Au fil de ces récits, les scénaristes abordent des thèmes aussi divers que la solitude de l'individu (le colon seul sur son astéroïde), les paradoxes temporels, la peur de l'envahisseur, le poids de la culpabilité, la justice immanente, la civilisation parfaite, l'ostracisation de l'individu différent, l'appât du gain, l'aspiration à vivre dans un environnement meilleur, et l'intolérance.

L'histoire "Judgment day" est restée dans les annales à la fois pour son thème, et pour les menaces de censure dont elle a fait l'objet. Un inspecteur terrien se rend sur une planète pour juger si le niveau d'évolution de sa civilisation la rend apte à rejoindre la colonie terrestre. Il y fait le constat d'un racisme entre robots de couleurs différentes.

Il est possible que le lecteur qui ouvre cette anthologie soit déjà familier du nom Joe Orlando. En effet en 1987, il a réalisé le seul dessin de la série "Watchmen" qui ne soit pas effectué par Dave Gibbons, une page du Black Pirate, illustrant le texte de fin de l'épisode 5. À partir de 1968, il a commencé une carrière de responsable éditorial, qui l'a mené jusqu'au titre de "executive editor".

Le texte de présentation de la carrière de Joe Orlando explique qu'il travaillait avec Wallace Wood (voir Came the Dawn, and other stories et Spawn of Mars, and other stories dans la même collection) qui l'incita à venir travailler pour EC Comics. Il fut embauché pour la ressemblance de ses dessins avec ceux de Wood.

Joe Orlando réalise des dessins descriptifs, détaillés et minutieux, sans la légère touche romantique de Wallace Wood. Comme les autres artistes travaillant pour EC Comics, il doit fournir des dessins dont une partie sera mangée par le texte (bulles et cellules), occupant de 25% à 60% de la surface de la case. Orlando met en scène des personnes d'âges différents, il n'y a pas de jeunisme systématique dans ces individus, qui sont surtout de race blanche. le lecteur voit défiler de nombreux individus, tous avec des visages différents, et des tenues vestimentaires variées. Orlando réussit mieux les visages de ces messieurs que ceux des dames qui manquent un peu de finesse.

Au vu des scénarios, Orlando doit dessiner de nombreuses scènes en milieu naturel. Il n'est pas possible de reconnaitre les essences des arbres, mais les paysages de végétation ont une apparence convaincante. Il doit également dessiner de nombreux extraterrestres. Il s'en tient à la forme humanoïde, avec des appendices étranges et variés, et des visages avec des déformations de type trop d'yeux, des écailles à la place de la peau, ou un front trop large, l'ordinaire des représentations de l'époque.

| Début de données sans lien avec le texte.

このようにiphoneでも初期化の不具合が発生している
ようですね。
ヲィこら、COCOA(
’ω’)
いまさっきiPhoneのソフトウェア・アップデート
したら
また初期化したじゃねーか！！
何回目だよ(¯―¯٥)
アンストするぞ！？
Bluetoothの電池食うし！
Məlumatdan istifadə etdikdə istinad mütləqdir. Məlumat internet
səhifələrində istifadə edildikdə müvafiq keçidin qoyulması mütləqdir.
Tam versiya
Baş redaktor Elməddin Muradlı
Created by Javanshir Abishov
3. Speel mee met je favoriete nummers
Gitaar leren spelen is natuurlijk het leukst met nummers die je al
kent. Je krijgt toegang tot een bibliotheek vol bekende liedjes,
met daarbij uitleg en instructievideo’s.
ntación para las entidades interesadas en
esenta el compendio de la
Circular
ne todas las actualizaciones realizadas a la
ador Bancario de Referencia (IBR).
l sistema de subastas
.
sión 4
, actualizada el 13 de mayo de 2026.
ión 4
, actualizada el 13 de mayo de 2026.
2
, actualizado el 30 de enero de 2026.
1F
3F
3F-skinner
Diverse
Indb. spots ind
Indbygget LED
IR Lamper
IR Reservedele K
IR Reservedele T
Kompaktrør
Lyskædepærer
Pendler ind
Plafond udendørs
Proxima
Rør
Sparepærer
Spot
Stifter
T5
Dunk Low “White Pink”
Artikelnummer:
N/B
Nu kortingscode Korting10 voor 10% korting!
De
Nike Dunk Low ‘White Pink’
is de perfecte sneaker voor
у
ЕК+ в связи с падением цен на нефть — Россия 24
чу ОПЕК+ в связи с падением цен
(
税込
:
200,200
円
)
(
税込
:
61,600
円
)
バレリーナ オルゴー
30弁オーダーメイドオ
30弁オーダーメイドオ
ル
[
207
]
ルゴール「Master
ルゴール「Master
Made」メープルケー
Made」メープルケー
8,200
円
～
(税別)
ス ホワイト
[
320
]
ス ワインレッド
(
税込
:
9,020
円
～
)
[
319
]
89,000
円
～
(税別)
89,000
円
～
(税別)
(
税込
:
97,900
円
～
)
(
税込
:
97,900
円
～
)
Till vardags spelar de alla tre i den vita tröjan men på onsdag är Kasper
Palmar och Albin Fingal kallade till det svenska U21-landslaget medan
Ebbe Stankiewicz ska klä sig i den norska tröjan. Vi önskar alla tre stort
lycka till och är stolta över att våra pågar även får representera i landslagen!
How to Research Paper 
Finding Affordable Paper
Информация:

Il doit également représenter de nombreux vaisseaux spatiaux, souvent sur la base d'une forme oblongue, ou d'une soucoupe volante. Ses dessins de petites villes américaines comportent suffisamment de détails pour que le lecteur n'ait pas l'impression qu'il s'agit de simples façades en carton. Sa représentation des technologies d'anticipation ou futuriste est assez passe-partout, sans réel parti de nature esthétique ou de nature scientifique.

Cette anthologie dédiée à Joe Orlando permet de satisfaire la curiosité du lecteur sur les travaux de ce monsieur, dont le nom est resté dans l'histoire des comics, pas uniquement parce qu'il a travaillé pour EC Comics. La nature même de ses dessins en fait un bon faiseur, mais pas un artiste remarquable comme certains de ses collègues ayant oeuvré pour le même éditeur. Il n'y a pas de manque criant dans ses cases, mais il n'y a pas de souffle ou personnalité comme chez Wallace Wood, Al Williamson, Johnny Craig ou Jack Kamen.

Elle est également l'occasion de découvrir une histoire entrée dans le patrimoine culturel des comics pour son importance historique et son intrigue : "Judgment Day". Elle permet aussi de constater une fois encore le degré d'inventivité inextinguible et inépuisable de William M. Gaines et d'al Feldstein. Enfin, elle contient les 3 histoires de robot d'Otto Binder, dont celle intitulée "I, robot" qui a influencé des auteurs comme Isaac Asimov (pour sa série des robots). Ce recueil vaut donc avant tout pour ces intrigues astucieuses et pour sa valeur historique des comics.